A small slow voice rose from the shade of the fireside, as if out of

the earth: "If I was you, Mother, I wouldn't marry Father!" It came

from little Time, and they started, for they had forgotten him.

"Oh, it is only a tale," said Sue cheeringly.

After this exhilarating tradition from the widow on the eve of

the solemnization they rose, and, wishing their guest good-night,

retired.

The next morning Sue, whose nervousness intensified with the

hours, took Jude privately into the sitting-room before starting.

"Jude, I want you to kiss me, as a lover, incorporeally," she said,

tremulously nestling up to him, with damp lashes. "It won't be ever

like this any more, will it! I wish we hadn't begun the business.

But I suppose we must go on. How horrid that story was last night!

It spoilt my thoughts of to-day. It makes me feel as if a tragic doom

overhung our family, as it did the house of Atreus."

"Or the house of Jeroboam," said the quondam theologian.

"Yes. And it seems awful temerity in us two to go marrying! I am

going to vow to you in the same words I vowed in to my other husband,

and you to me in the same as you used to your other wife; regardless

of the deterrent lesson we were taught by those experiments!"

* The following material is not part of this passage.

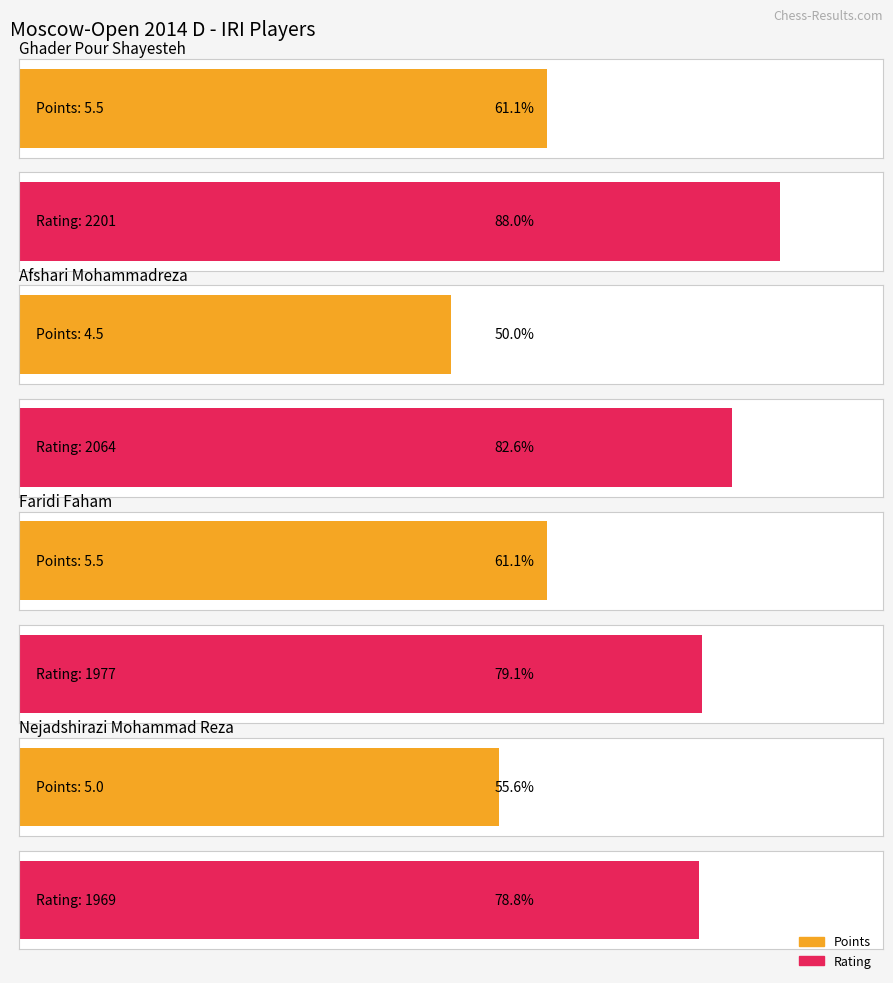

Is the value of Points at Afshari Mohammadreza greater than the value of Rating at Nejadshirazi Mohammad Reza?

No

"If you are uneasy I am made unhappy," said he. "I had hoped you

would feel quite joyful. But if you don't, you don't. It is no use

pretending. It is a dismal business to you, and that makes it so to

me!"

"It is unpleasantly like that other morning--that's all," she

murmured. "Let us go on now."

They started arm in arm for the office aforesaid, no witness

accompanying them except the Widow Edlin. The day was chilly and

dull, and a clammy fog blew through the town from "Royal-tower'd

Thame." On the steps of the office there were the muddy foot-marks

of people who had entered, and in the entry were damp umbrellas

Within the office several persons were gathered, and our couple

perceived that a marriage between a soldier and a young woman was

just in progress. Sue, Jude, and the widow stood in the background

while this was going on, Sue reading the notices of marriage on the

wall. The room was a dreary place to two of their temperament,

though to its usual frequenters it doubtless seemed ordinary enough.

Law-books in musty calf covered one wall, and elsewhere were

post-office directories, and other books of reference. Papers in

packets tied with red tape were pigeon-holed around, and some iron

safes filled a recess, while the bare wood floor was, like the

door-step, stained by previous visitors.